What should landlords do when tenants do not pay their rent?

When tenants do not pay their rent, landlords in the UK face a challenging situation that needs to be handled with care and within the bounds of the law. Here’s a straightforward guide on what landlords should do when confronted with this issue.


Communication is Key

The first step is to communicate with the tenant. Often, there might be a valid reason why the tenant has not paid their rent, such as financial difficulties or personal issues. By opening a line of communication, you can understand their situation better and possibly arrange a payment plan. 

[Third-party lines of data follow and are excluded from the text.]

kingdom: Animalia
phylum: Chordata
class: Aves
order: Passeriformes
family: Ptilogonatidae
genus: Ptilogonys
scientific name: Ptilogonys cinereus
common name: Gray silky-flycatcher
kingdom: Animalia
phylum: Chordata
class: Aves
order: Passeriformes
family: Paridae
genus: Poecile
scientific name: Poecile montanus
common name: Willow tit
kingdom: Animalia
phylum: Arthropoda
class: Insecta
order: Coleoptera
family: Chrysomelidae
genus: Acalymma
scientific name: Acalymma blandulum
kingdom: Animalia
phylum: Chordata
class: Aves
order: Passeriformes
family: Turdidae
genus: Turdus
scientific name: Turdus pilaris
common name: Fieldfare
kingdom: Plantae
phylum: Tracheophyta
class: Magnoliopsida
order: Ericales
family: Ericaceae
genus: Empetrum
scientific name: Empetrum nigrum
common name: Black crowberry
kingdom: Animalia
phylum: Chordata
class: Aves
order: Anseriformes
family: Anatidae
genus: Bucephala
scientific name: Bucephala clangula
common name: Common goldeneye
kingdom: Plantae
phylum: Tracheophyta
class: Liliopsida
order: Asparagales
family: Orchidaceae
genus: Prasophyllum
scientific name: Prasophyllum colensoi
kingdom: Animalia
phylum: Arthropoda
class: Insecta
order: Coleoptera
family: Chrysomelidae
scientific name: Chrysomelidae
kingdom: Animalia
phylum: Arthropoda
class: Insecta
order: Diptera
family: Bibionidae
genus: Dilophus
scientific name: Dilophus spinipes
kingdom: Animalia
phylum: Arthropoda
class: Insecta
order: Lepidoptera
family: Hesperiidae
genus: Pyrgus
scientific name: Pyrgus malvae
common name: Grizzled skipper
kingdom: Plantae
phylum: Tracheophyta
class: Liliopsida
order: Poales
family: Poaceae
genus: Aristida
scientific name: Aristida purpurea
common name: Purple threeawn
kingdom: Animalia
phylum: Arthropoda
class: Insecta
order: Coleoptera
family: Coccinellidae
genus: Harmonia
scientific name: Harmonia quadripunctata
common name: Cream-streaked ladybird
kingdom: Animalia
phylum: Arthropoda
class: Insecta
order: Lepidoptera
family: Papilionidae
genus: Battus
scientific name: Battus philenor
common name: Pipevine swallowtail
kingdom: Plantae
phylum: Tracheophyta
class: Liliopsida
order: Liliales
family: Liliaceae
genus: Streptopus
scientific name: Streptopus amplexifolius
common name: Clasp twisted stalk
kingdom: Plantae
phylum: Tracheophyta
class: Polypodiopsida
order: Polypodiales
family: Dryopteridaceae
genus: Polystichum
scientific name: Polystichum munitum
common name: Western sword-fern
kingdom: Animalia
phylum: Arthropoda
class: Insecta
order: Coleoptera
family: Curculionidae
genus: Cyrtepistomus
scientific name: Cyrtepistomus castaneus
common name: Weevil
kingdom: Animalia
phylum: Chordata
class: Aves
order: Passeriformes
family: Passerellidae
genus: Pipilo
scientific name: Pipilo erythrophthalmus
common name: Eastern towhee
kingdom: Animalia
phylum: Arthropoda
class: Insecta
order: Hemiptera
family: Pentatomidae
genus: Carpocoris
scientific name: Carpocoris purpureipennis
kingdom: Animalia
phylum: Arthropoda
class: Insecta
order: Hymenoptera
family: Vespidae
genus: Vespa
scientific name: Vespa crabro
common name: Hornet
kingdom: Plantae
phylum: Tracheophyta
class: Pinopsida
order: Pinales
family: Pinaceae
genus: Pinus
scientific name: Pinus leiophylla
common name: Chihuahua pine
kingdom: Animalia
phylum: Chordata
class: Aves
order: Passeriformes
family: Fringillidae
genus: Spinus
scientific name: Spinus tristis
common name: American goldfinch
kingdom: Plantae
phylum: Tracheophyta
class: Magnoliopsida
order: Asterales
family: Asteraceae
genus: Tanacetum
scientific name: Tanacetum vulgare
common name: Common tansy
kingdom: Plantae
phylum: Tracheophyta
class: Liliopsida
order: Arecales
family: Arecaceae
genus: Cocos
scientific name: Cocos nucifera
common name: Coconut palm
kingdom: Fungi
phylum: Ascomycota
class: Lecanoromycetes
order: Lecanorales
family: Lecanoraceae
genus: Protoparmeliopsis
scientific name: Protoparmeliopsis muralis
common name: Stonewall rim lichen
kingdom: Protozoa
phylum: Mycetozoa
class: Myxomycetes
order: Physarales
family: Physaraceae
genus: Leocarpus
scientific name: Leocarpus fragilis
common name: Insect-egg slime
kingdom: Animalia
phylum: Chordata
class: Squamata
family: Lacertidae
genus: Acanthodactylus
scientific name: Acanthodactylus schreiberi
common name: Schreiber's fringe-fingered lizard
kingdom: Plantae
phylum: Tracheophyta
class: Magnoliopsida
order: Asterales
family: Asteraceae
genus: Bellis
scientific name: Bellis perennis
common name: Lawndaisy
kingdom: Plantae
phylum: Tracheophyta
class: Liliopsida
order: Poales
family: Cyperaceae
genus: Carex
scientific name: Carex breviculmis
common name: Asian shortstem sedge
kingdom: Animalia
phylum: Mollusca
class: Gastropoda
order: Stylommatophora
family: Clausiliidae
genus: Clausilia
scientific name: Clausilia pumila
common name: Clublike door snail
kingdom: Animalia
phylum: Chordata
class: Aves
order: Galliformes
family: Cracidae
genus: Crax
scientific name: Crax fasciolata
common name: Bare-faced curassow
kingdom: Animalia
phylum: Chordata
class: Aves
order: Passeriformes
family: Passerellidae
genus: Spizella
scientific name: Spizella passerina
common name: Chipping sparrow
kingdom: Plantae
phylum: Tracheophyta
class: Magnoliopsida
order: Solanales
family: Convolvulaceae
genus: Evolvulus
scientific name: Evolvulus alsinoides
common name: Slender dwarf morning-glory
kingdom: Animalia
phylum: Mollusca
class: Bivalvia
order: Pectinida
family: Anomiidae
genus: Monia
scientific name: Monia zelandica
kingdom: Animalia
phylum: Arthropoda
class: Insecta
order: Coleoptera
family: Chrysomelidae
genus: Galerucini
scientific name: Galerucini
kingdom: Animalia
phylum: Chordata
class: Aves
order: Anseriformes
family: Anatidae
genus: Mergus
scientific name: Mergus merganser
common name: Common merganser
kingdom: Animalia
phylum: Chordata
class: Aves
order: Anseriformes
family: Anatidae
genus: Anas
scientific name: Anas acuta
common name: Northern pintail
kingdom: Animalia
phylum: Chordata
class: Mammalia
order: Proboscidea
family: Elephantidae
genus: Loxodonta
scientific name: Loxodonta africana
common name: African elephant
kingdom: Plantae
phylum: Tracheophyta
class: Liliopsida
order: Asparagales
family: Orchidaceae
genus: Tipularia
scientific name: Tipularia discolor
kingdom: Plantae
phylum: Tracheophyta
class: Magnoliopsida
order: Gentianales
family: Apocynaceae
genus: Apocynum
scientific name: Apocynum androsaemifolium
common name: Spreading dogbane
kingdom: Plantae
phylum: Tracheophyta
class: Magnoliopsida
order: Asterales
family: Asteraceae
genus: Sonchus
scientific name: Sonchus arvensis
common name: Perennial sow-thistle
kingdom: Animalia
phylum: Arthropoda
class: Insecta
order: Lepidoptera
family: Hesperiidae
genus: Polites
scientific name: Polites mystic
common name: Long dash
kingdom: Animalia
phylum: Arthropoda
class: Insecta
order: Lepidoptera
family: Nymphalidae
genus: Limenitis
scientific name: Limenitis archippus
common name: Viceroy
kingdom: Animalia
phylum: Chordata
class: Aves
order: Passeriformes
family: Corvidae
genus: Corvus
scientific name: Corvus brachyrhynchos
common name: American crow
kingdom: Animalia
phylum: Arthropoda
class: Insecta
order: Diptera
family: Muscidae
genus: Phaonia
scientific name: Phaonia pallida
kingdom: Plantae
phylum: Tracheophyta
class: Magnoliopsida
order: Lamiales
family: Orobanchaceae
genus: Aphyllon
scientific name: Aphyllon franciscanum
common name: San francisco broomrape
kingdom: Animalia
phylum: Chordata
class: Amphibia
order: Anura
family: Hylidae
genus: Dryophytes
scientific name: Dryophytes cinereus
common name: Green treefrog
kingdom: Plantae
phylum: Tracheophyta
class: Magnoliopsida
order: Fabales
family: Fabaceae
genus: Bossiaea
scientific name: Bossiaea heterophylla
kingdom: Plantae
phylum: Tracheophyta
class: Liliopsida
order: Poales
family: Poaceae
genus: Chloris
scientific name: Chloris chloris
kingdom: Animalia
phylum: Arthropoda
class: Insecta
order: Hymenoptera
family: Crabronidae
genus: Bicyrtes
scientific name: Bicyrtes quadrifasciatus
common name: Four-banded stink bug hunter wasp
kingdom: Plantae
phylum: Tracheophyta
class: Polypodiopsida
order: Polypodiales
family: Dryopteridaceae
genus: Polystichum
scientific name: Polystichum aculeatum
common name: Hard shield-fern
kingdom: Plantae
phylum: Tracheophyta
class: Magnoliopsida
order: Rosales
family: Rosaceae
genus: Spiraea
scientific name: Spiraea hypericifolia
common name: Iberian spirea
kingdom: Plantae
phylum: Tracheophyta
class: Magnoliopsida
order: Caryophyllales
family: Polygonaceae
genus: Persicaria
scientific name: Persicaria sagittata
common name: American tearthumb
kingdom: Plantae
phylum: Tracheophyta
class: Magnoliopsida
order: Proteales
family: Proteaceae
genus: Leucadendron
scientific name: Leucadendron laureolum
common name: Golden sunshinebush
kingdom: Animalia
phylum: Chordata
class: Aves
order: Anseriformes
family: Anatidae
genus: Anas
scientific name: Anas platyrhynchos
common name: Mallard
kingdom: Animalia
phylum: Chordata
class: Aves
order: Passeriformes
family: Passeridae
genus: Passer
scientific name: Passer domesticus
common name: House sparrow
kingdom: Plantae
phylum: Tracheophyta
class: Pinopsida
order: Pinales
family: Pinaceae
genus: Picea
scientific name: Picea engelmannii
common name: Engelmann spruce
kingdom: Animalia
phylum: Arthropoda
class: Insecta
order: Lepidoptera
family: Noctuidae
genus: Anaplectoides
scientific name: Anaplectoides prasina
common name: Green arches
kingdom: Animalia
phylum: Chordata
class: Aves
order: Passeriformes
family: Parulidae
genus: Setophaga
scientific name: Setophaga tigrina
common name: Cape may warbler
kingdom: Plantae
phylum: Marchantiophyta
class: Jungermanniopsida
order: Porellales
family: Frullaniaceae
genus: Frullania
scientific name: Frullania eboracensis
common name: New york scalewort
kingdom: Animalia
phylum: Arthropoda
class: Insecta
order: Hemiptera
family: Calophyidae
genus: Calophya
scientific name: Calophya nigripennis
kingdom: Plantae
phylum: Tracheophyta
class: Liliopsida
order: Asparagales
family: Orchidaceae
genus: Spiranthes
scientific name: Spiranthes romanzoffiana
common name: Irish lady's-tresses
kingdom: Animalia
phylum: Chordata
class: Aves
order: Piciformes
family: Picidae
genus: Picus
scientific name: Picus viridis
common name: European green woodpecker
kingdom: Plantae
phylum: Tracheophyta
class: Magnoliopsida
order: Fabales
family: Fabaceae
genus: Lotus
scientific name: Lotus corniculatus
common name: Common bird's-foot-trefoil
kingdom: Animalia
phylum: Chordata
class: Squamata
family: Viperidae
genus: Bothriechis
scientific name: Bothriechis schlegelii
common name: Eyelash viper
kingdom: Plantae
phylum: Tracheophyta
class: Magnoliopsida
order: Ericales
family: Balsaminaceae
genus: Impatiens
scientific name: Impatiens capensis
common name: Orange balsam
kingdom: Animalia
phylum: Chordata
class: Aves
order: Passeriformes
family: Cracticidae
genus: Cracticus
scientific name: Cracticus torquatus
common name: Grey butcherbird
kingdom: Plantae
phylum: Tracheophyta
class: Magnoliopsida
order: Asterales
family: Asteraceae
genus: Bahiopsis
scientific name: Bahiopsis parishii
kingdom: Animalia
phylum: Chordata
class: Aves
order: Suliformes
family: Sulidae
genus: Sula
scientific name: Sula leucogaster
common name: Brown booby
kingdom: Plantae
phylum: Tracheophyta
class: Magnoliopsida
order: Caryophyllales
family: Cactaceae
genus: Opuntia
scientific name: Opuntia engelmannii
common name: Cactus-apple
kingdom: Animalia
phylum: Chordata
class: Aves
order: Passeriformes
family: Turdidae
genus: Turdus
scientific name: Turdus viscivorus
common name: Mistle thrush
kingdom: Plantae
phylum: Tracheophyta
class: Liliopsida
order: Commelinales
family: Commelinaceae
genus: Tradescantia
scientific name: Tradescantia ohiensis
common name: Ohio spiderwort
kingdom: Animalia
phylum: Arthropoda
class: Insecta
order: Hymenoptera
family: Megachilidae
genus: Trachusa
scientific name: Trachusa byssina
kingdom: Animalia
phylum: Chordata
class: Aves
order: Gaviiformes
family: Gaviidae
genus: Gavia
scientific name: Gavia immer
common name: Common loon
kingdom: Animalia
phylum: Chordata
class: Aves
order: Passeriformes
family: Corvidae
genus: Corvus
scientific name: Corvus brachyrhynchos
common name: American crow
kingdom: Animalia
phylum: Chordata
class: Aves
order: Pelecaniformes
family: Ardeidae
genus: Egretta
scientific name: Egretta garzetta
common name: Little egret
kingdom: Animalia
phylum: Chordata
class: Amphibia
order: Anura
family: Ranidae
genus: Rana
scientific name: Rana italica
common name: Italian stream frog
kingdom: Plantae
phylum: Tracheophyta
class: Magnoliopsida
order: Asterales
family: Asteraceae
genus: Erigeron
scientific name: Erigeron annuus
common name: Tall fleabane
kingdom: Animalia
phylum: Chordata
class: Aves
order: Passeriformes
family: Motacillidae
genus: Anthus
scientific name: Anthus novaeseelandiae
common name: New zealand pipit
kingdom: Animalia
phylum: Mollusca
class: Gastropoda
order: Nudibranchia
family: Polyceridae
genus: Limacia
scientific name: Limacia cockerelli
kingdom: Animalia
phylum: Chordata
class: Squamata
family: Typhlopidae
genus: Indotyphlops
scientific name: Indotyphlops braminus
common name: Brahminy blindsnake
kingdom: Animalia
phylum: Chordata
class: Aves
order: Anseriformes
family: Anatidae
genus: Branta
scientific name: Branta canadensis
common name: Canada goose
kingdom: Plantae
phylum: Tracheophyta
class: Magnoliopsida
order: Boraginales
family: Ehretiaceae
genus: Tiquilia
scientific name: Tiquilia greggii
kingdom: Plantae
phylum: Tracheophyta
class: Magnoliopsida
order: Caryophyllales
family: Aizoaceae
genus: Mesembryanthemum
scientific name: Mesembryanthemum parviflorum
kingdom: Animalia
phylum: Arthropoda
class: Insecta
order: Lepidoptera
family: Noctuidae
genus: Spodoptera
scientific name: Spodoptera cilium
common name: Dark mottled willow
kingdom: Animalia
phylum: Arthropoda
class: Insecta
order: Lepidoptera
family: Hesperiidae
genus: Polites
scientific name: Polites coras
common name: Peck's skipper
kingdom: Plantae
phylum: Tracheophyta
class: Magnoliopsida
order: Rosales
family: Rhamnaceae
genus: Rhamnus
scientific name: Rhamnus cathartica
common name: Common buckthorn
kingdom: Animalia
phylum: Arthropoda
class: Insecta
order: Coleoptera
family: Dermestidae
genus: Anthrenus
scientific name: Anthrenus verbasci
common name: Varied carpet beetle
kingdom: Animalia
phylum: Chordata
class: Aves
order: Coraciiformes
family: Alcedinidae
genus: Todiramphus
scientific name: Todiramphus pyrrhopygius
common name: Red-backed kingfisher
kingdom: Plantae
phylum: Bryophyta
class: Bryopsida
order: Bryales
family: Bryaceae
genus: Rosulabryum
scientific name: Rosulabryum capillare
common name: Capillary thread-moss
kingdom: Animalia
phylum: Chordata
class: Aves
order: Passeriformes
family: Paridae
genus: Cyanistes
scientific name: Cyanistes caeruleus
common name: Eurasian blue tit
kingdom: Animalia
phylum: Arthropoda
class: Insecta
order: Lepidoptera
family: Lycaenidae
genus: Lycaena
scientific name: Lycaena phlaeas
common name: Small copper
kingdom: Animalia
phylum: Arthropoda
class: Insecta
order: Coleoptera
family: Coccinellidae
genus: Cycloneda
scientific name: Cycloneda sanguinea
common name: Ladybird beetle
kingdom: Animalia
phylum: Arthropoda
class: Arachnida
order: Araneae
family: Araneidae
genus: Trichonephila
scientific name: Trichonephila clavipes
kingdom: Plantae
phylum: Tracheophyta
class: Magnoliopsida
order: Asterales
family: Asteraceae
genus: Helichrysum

According to a survey by the National Residential Landlords Association (NRLA), 70% of landlords who communicated with their tenants managed to resolve rent arrears without further legal action.


Review the Tenancy Agreement

Your tenancy agreement should outline the terms and conditions regarding rent payment and should be the first place to look as a landlord. Review it to ensure that both you and the tenant are aware of the obligations. This document will be crucial if the situation escalates to legal action.


Send a Formal Reminder

If the tenant still doesn’t pay after initial communication, send a formal reminder. This can be a letter or email outlining the overdue amount, the consequences of non-payment, and a deadline for payment. Make sure to keep a record of all correspondence for future reference.

If the rent remains unpaid, you can serve a Section 8 notice under the Housing Act 1988. This notice is used when a tenant has broken the terms of the tenancy, including non-payment of rent. You need to give at least two weeks’ notice, and the tenant must owe at least two months’ rent if the rent is paid monthly.


Seek a Possession Order

If the tenant does not leave after the Section 8 notice period, you can apply to the court for a possession order. This is a formal request to have the tenant removed from the property. According to the Ministry of Justice, in 2022, there were 28,000 possession claims made by private landlords in England and Wales.

Alternatively, you can serve a Section 21 notice if you want to regain possession of your property at the end of the fixed-term tenancy or during a periodic tenancy. This notice does not require the tenant to have breached the tenancy agreement.